Deine Aufgabe: Gib jede Zeile der Datensätze zurück, in der die Zeichenfolge "ngày" vorkommt. Achte dabei auf Groß- und Kleinschreibung.

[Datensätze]
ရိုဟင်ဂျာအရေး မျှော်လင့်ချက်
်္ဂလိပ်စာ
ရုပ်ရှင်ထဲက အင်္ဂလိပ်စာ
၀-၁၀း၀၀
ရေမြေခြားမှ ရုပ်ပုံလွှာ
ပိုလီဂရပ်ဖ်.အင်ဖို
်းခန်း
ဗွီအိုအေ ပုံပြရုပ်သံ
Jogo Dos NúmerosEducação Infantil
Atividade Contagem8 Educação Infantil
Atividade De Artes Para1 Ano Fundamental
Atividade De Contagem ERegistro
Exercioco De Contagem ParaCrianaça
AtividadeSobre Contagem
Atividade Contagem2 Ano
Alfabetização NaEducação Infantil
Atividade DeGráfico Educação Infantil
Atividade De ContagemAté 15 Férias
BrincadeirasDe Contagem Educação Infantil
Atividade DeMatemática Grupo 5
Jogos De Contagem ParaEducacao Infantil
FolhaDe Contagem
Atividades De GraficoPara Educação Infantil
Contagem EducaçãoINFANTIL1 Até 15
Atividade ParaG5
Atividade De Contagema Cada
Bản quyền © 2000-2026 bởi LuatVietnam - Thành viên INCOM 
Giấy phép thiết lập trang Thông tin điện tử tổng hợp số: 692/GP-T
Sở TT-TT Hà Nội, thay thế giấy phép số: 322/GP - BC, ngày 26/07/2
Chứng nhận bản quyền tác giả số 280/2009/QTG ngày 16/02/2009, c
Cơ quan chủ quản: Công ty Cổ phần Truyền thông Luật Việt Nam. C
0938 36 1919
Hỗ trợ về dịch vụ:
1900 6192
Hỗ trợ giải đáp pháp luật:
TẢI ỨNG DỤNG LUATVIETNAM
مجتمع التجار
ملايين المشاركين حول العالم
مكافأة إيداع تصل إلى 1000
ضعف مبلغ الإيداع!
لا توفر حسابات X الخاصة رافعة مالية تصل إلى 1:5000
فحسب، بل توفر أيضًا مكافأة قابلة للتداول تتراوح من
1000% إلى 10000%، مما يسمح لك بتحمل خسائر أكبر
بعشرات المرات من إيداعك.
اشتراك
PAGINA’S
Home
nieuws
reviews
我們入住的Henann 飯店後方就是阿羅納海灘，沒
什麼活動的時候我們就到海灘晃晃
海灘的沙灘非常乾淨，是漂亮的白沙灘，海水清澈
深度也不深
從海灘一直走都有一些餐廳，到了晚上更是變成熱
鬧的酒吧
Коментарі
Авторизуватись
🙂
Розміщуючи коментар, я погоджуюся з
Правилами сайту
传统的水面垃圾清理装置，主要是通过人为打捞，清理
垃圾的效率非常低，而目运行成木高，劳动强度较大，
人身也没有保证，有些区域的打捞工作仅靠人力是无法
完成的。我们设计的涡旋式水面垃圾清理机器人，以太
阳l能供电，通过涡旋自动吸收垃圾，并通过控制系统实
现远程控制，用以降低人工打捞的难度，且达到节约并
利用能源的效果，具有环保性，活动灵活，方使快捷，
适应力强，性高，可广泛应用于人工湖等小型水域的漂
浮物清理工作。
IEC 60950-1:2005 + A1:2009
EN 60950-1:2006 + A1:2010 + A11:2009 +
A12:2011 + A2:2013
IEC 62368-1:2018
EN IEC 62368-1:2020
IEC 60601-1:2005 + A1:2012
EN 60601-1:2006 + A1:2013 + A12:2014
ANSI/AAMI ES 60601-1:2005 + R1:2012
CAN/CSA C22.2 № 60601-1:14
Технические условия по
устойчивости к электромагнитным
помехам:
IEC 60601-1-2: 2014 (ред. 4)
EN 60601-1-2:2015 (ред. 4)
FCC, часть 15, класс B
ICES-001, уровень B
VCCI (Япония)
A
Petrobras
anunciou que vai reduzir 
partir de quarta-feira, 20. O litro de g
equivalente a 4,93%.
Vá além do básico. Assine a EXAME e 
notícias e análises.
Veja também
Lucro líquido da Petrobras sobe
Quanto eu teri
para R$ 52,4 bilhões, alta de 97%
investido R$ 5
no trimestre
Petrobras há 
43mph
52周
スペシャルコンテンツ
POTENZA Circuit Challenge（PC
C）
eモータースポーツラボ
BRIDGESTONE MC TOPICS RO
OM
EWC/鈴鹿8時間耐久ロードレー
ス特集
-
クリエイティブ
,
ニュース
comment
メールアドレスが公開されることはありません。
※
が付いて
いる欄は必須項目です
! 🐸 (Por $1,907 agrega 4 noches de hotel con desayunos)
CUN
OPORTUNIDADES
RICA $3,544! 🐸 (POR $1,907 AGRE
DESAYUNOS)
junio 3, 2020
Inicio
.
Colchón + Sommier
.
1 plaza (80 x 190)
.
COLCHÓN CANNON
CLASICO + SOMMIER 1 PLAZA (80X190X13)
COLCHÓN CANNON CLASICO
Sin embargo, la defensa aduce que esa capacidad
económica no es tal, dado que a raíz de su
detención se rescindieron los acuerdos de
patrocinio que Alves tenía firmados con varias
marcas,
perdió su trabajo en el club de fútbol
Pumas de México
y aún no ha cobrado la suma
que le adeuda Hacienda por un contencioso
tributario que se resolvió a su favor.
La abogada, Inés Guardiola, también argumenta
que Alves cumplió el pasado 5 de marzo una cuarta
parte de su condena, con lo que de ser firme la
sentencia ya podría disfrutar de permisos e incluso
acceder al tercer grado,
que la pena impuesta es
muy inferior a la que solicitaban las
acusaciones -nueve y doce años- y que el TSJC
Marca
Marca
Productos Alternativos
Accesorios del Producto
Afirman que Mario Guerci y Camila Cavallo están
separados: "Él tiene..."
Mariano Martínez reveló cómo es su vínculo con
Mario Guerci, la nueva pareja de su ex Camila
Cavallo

Ergebnis:
Sở TT-TT Hà Nội, thay thế giấy phép số: 322/GP - BC, ngày 26/07/2
Chứng nhận bản quyền tác giả số 280/2009/QTG ngày 16/02/2009, c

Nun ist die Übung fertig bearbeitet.